We can imagine that there could be a causal relation between the inability of any nation to control its territory and a desire for more global order. If no country is safe from incursion, only a strongly enforced global order could keep the world from devolving into something like the first scenario we sketched above. One could imagine (rigorously, of course) a series of terrorist attacks on major powers such as China, Europe, and the United States, and perhaps an explosion in destabilizing AI-driven propaganda, leading to a reinvigorated United Nations and a good deal of pressure from them to resolve all outstanding grievances and territorial/religious/ethnic disputes that could undermine the larger world order.
A war between Israel and Iran could have the same effect; Iran is a major supplier of oil to China in 2023, and China in turn supplies Iran with weaponry that may now destabilize the Middle East. China could experience a serious economic slowdown that either forces political change at home, or at least causes them to be less adventurous overseas, and to seek to restore more cordial relations with the U.S.
The result could be a far more stable and placid Middle East in 2043 than current trends might suggest. It would have probably been won via terrible, wrenching, near-catastrophic events; but this is how all extended periods of peace have historically been won.
As I say, these are not the “right” variables to use to anticipate the future that will occur. And even if each of the eight scenarios that emerge were fully fleshed out, no single one of them could “happen.” Each would have a vanishingly low chance of occurring, because each is too detailed, and our understanding of the causal relationships involved is so crude. All I can guarantee (more or less) is that by going through an exercise such as this, you will anticipate a fairly large number of things you never could have extrapolated from any model dependent on past data.
Any use of this type of alternative futures planning would have to explore a larger number of these potential combinations – all of them, at least in a cursory manner; four or five, preferably, in a deeper dive, to cover the fullest possible range of plausible futures for the Middle East. And then comes the real work: devising strategies that can maximize the likelihood of a good outcome for all concerned, regardless of which world occurs.
In any case, the great Noah Smith has written a piece on Substack that throws one of our variables – “Level of order in international affairs” – out completely, stating that the Pax Americana is over, and cannot be restored. Everything I know about the past and present tells me he is quite possibly correct. But the nothing I know about the future tells me that a rebound of American power and international influence cannot be entirely ruled out.
There is one past example that occurs to me that shows how the particular genius of a seemingly utterly spent international power can rebound. The popular historical narrative of Athenian empire is that it rose in the 500s BCE, flourished in the 400s, but was destroyed utterly with its defeat in the Peloponnesian War in 404 BCE by Sparta.

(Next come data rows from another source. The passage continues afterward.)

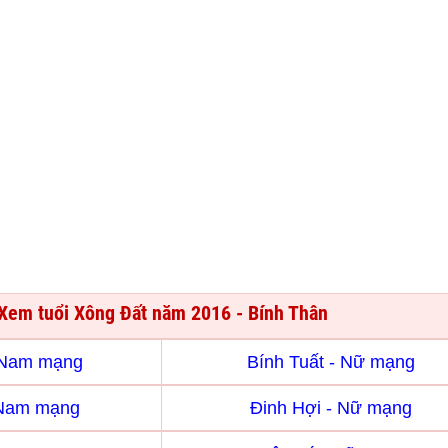
Xem tuổi Xông Đất năm 2016 - Bính Thân
- Nam mạng
Bính Tuất - Nữ mạng
 Nam mạng
Đinh Hợi - Nữ mạng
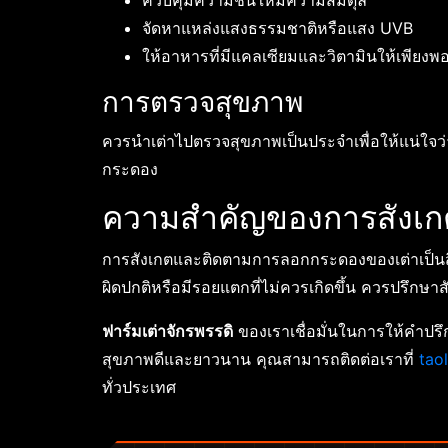
ควบคุมความชื้นให้มีความสมดุล
จัดหาแหล่งแสงธรรมชาติหรือแสง UVB
ให้อาหารที่มีแคลเซียมและวิตามินให้เพียงพ
การตรวจสุขภาพ
ควรนำเต่าไปตรวจสุขภาพเป็นประจำเพื่อให้แน่ใจว่
กระดอง
ความสำคัญของการสังเ
การสังเกตและติดตามการลอกกระดองของเต่าเป็นสิ่
ผิดปกติหรือมีรอยแตกที่ไม่ควรเกิดขึ้น ควรปรึกษาส
ฟาร์มเต่าจักรพรรดิ
ของเราเชื่อมั่นในการให้คำปรึก
สุขภาพดีและยาวนาน คุณสามารถติดต่อเราที่
tao
ทั่วประเทศ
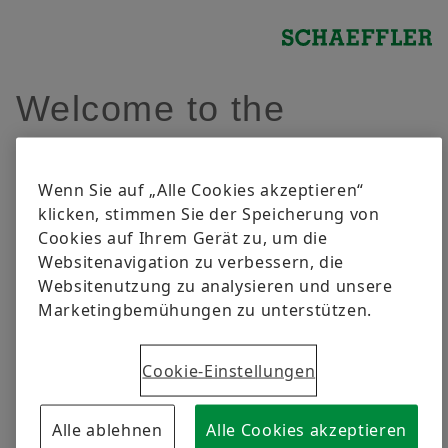
Welcome to the
Schaeffler Group.
Wenn Sie auf „Alle Cookies akzeptieren“
klicken, stimmen Sie der Speicherung von
Please make your selection.
Cookies auf Ihrem Gerät zu, um die
Websitenavigation zu verbessern, die
Websitenutzung zu analysieren und unsere
Marketingbemühungen zu unterstützen.
Cookie-Einstellungen
Please find information about our
company, our divisions, press, investor
Alle ablehnen
Alle Cookies akzeptieren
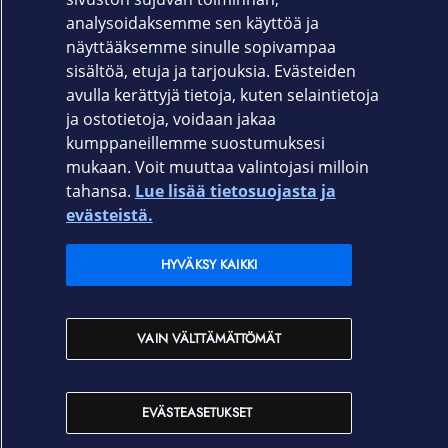
Takuu
analysoidaksemme sen käyttöä ja
12 kk
näyttääksemme sinulle sopivampaa
sisältöä, etuja ja tarjouksia. Evästeiden
avulla kerättyjä tietoja, kuten selaintietoja
ja ostotietoja, voidaan jakaa
kumppaneillemme suostumuksesi
mukaan. Voit muuttaa valintojasi milloin
tahansa.
Lue lisää tietosuojasta ja
Elisa.fi
evästeistä.
Elisa Oyj
HYVÄKSY KAIKKI
Elisan myymälät
VAIN VÄLTTÄMÄTTÖMÄT
Yhteystiedot
EVÄSTEASETUKSET
Käyttöehdot
Sopimusehdot
Tietosuojakäytäntö
Evästeasetukset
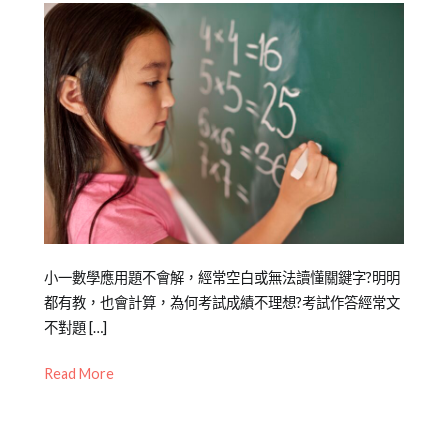
Posted
Posted
Tagged
小一數學應用題不會解，經常空白或無法讀懂關鍵字?明明
on
in
中
都有教，也會計算，為何考試成績不理想?考試作答經常文
2022-
中
文
不對題 […]
02-
文
力
,
Read More
22
學
教
習
養
,
專
理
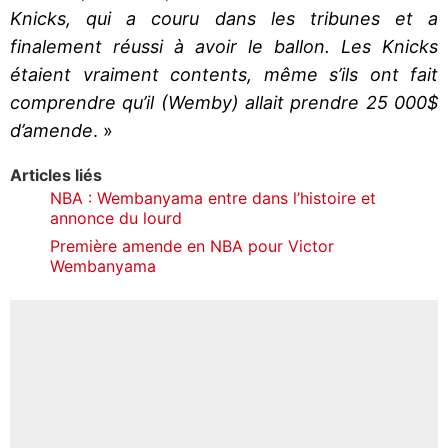
Knicks, qui a couru dans les tribunes et a
finalement réussi à avoir le ballon. Les Knicks
étaient vraiment contents, même s’ils ont fait
comprendre qu’il (Wemby) allait prendre 25 000$
d’amende
. »
Articles liés
NBA : Wembanyama entre dans l’histoire et
annonce du lourd
Première amende en NBA pour Victor
Wembanyama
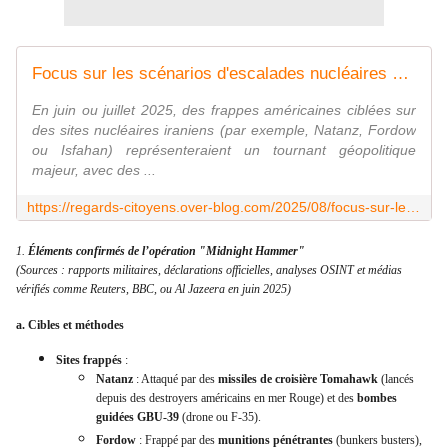
Focus sur les scénarios d'escalades nucléaires conséquences géopolitiques et stratégiques des bombardements américains sur les sites nucléaires iraniens en juin ou juillet 2025 - Regards citoyens
En juin ou juillet 2025, des frappes américaines ciblées sur
des sites nucléaires iraniens (par exemple, Natanz, Fordow
ou Isfahan) représenteraient un tournant géopolitique
majeur, avec des ...
https://regards-citoyens.over-blog.com/2025/08/focus-sur-les-scenarios-d-escalades-nucleaires-consequences-geopolitiques-et-strategiques-des-bombardements-americains-sur-les-sites-nucleaires-iraniens-en-juin-ou-juillet-2025.html
1.
Éléments confirmés de l’opération "Midnight Hammer"
(Sources : rapports militaires, déclarations officielles, analyses OSINT et médias
vérifiés comme Reuters, BBC, ou Al Jazeera en juin 2025)
a. Cibles et méthodes
Sites frappés
:
Natanz
: Attaqué par des
missiles de croisière Tomahawk
(lancés
depuis des destroyers américains en mer Rouge) et des
bombes
guidées GBU-39
(drone ou F-35).
Fordow
: Frappé par des
munitions pénétrantes
(bunkers busters),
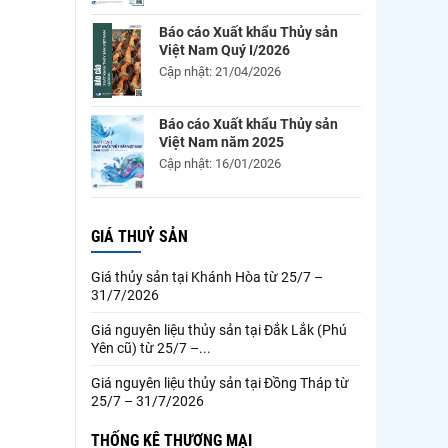
Báo cáo Xuất khẩu Thủy sản
Việt Nam Quý I/2026
Cập nhật: 21/04/2026
Báo cáo Xuất khẩu Thủy sản
Việt Nam năm 2025
Cập nhật: 16/01/2026
GIÁ THUỶ SẢN
Giá thủy sản tại Khánh Hòa từ 25/7 –
31/7/2026
Giá nguyên liệu thủy sản tại Đắk Lắk (Phú
Yên cũ) từ 25/7 –...
Giá nguyên liệu thủy sản tại Đồng Tháp từ
25/7 – 31/7/2026
THỐNG KÊ THƯƠNG MẠI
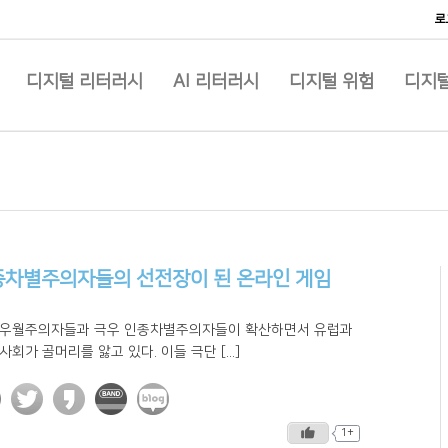
로
디지털 리터러시
AI 리터러시
디지털 위험
디지털
종차별주의자들의 선전장이 된 온라인 게임
 우월주의자들과 극우 인종차별주의자들이 확산하면서 유럽과
사회가 골머리를 앓고 있다. 이들 극단 [...]
1+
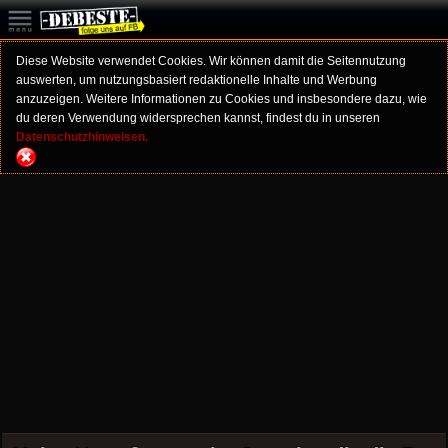
Diese Website verwendet Cookies. Wir können damit die Seitennutzung
auswerten, um nutzungsbasiert redaktionelle Inhalte und Werbung
anzuzeigen. Weitere Informationen zu Cookies und insbesondere dazu, wie
du deren Verwendung widersprechen kannst, findest du in unseren
Datenschutzhinweisen.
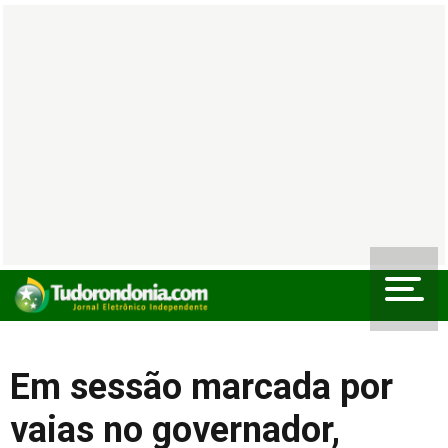
Em sessão marcada por
vaias no governador,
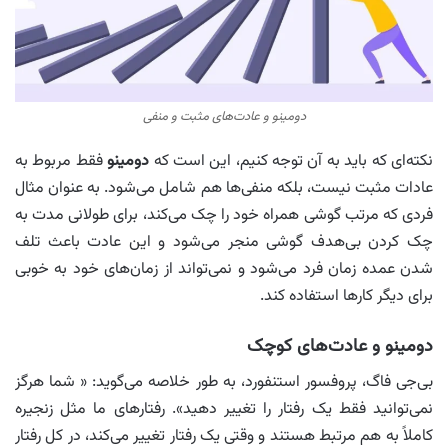
دومینو و عادت‌های مثبت و منفی
نکته‌ای که باید به آن توجه کنیم، این است که
دومینو
فقط مربوط به
عادات مثبت نیست، بلکه منفی‌ها هم شامل می‌شود. به عنوان مثال
فردی که مرتب گوشی همراه خود را چک می‌کند، برای طولانی مدت به
چک کردن بی‌هدف گوشی منجر می‌شود و این عادت باعث تلف
شدن عمده زمان فرد می‌شود و نمی‌تواند از زمان‌های خود به خوبی
برای دیگر کارها استفاده کند.
دومینو و عادت‌های کوچک
بی‌جی فاگ، پروفسور استنفورد، به طور خلاصه می‌گوید: « شما هرگز
نمی‌توانید فقط یک رفتار را تغییر دهید». رفتارهای ما مثل زنجیره
کاملاً به هم مرتبط هستند و وقتی یک رفتار تغییر می‌کند، در کل رفتار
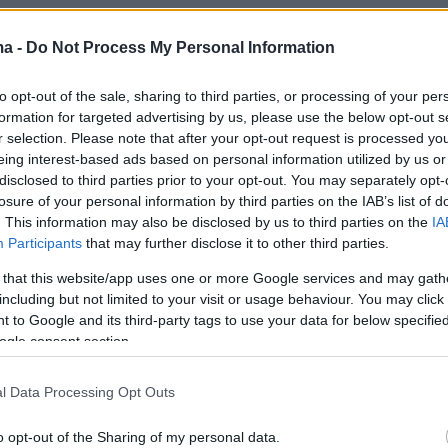
ηλεία του στο νοσοκομείο Ιωαννίνων και στη
ma -
Do Not Process My Personal Information
τη ΜΕΘ του Πανεπιστημιακού Νοσοκομείου
ακομίστηκε χαράματα της περασμένης
to opt-out of the sale, sharing to third parties, or processing of your per
ην Ιταλία προκειμένου να υποβληθεί σε
formation for targeted advertising by us, please use the below opt-out s
ση ήπατος, έχοντας εκδηλώσει οξεία ηπατική
r selection. Please note that after your opt-out request is processed y
eing interest-based ads based on personal information utilized by us or
.
disclosed to third parties prior to your opt-out. You may separately opt-
losure of your personal information by third parties on the IAB’s list of
ρουργείο, το οποίο κράτησε περίπου 8,5 ώρες
. This information may also be disclosed by us to third parties on the
IA
Participants
that may further disclose it to other third parties.
ν ότι πήγαν καλά
και ο έφηβος μεταφέρθηκε
 νοσοκομείου. Την επέμβαση πραγματοποίησε
 that this website/app uses one or more Google services and may gath
including but not limited to your visit or usage behaviour. You may click 
ος καθηγητής Ρενάτο Ρομανιόλι - υπεύθυνος
 to Google and its third-party tags to use your data for below specifi
υ Μεταμοσχεύσεων Ήπατος του Le Molinette -
ogle consent section.
ική του ομάδα.
l Data Processing Opt Outs
ι του ιταλικού πανεπιστημιακού νοσοκομείου
o opt-out of the Sharing of my personal data.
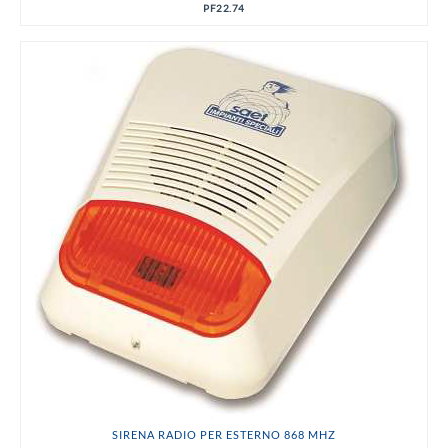
PF22.74
SIRENA RADIO PER ESTERNO 868 MHZ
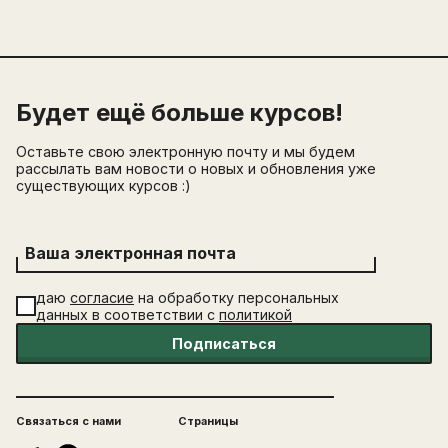
Будет ещё больше курсов!
Оставьте свою электронную почту и мы будем
рассылать вам новости о новых и обновления уже
существующих курсов :)
Ваша электронная почта
даю
согласие
на обработку персональных
данных в соответствии с
политикой
Подписаться
Связаться с нами
Страницы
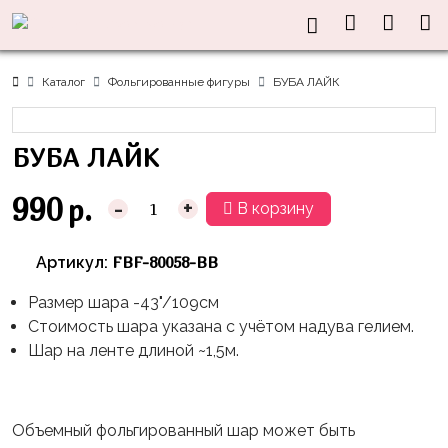
Нужна
Информация
Акции
Праздники
Тематики
консультация?
Хиты
Новый
Щенячий
О нас
Каталог
Фольгированные фигуры
БУБА ЛАЙК
Год
Патруль
Каталог
Доставка
8
Оранжевая
Латексные
БУБА ЛАЙК
и оплата
марта
Корова
шары
Контакты
23
Маша
без
990
р.
-
+
В корзину
Скидки
февраля,
и
рисунка
Дембель
Медведь
Латексные
FBF-80058-BB
Артикул:
Контакты
Я
Синий
шары
Родился
Трактор
Размер шара -43"/109см
с
Стоимость шара указана с учётом надува гелием.
рисунком
День
Миньоны
+7(910)888-
Шар на ленте длиной ~1,5м.
Рождения
48-
Фольгированные
Пикачу
60
сердца/
LOVE
Леди
звёзды
День
Объемный фольгированный шар может быть
Баг
Фольга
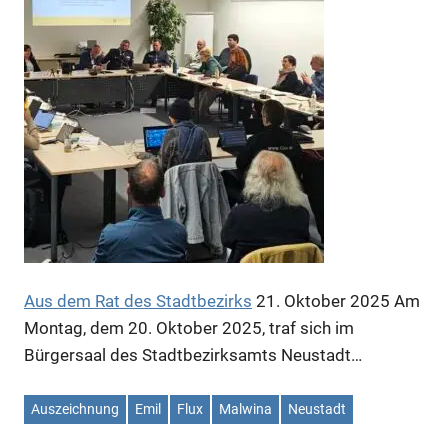
Anzeige
Anzeige
Aus dem Rat des Stadtbezirks
21. Oktober 2025
Am
Montag, dem 20. Oktober 2025, traf sich im
Bürgersaal des Stadtbezirksamts Neustadt…
Auszeichnung
Emil
Flux
Malwina
Neustadt
Anzeige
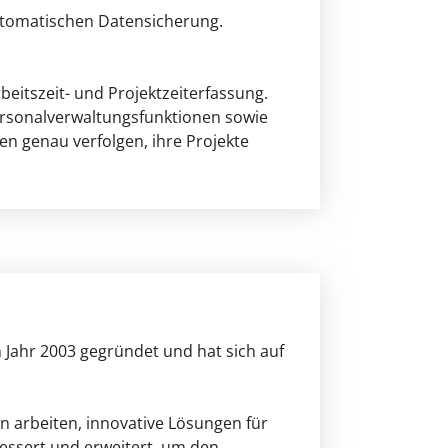
automatischen Datensicherung.
itszeit- und Projektzeiterfassung.
Personalverwaltungsfunktionen sowie
en genau verfolgen, ihre Projekte
 Jahr 2003 gegründet und hat sich auf
 arbeiten, innovative Lösungen für
bessert und erweitert, um den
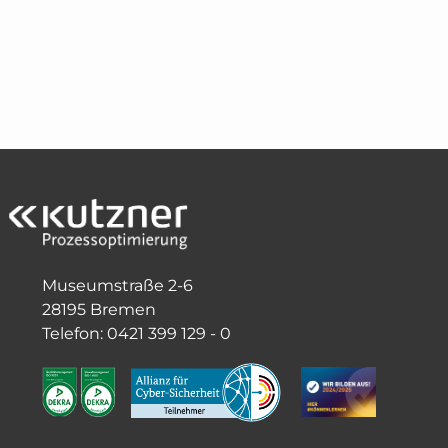
Museumstraße 2-6
28195 Bremen
Telefon: 0421 399 129 - 0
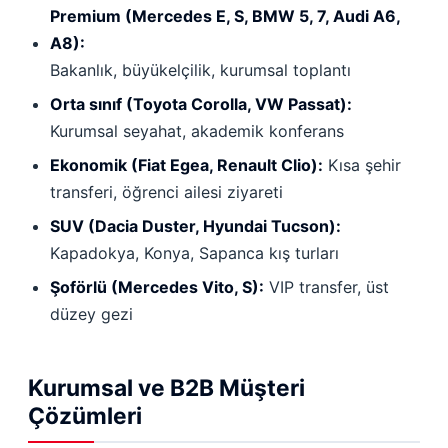
Premium (Mercedes E, S, BMW 5, 7, Audi A6,
A8):
Bakanlık, büyükelçilik, kurumsal toplantı
Orta sınıf (Toyota Corolla, VW Passat):
Kurumsal seyahat, akademik konferans
Ekonomik (Fiat Egea, Renault Clio):
Kısa şehir
transferi, öğrenci ailesi ziyareti
SUV (Dacia Duster, Hyundai Tucson):
Kapadokya, Konya, Sapanca kış turları
Şoförlü (Mercedes Vito, S):
VIP transfer, üst
düzey gezi
Kurumsal ve B2B Müşteri
Çözümleri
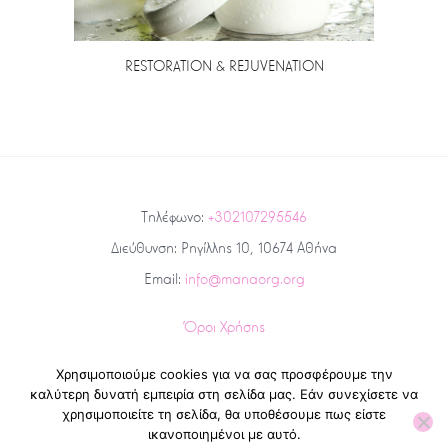
RESTORATION & REJUVENATION
Τηλέφωνο:
+302107295546
Διεύθυνση: Ρηγίλλης 10, 10674 Αθήνα
Email:
info@manaorg.org
Όροι Χρήσης
Πολιτική Προστασίας Απορρήτου και Προσωπικών Δεδομένων
Χρησιμοποιούμε cookies για να σας προσφέρουμε την
καλύτερη δυνατή εμπειρία στη σελίδα μας. Εάν συνεχίσετε να
Εγγραφείτε στο newsletter μας για να είστε πάντα ενημερωμένοι
!
χρησιμοποιείτε τη σελίδα, θα υποθέσουμε πως είστε
ικανοποιημένοι με αυτό.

In fact, Athens had a very significant rebound, indeed, a “second Golden Age,” and restored its maritime empire to a huge degree. “After years of Spartan provocations,“ author John Hale wrote, “the Athenians [in 377 BCE] establish[ed] a Second Maritime League, in which Greek cities band together against the Spartan threat…. As Sparta [was] eclipsed, Athens embark[ed]on a second Golden Age in the fields of sculpture (Praxiteles), rhetoric (Isocrates and Demosthenes), and above all philosophy (Plato and Aristotle).”
While all data is from the past, and may not apply to the future, history at least does show us what has been, and may be again. The prospects for a Second American Century appear slight at the moment, but history can turn quickly.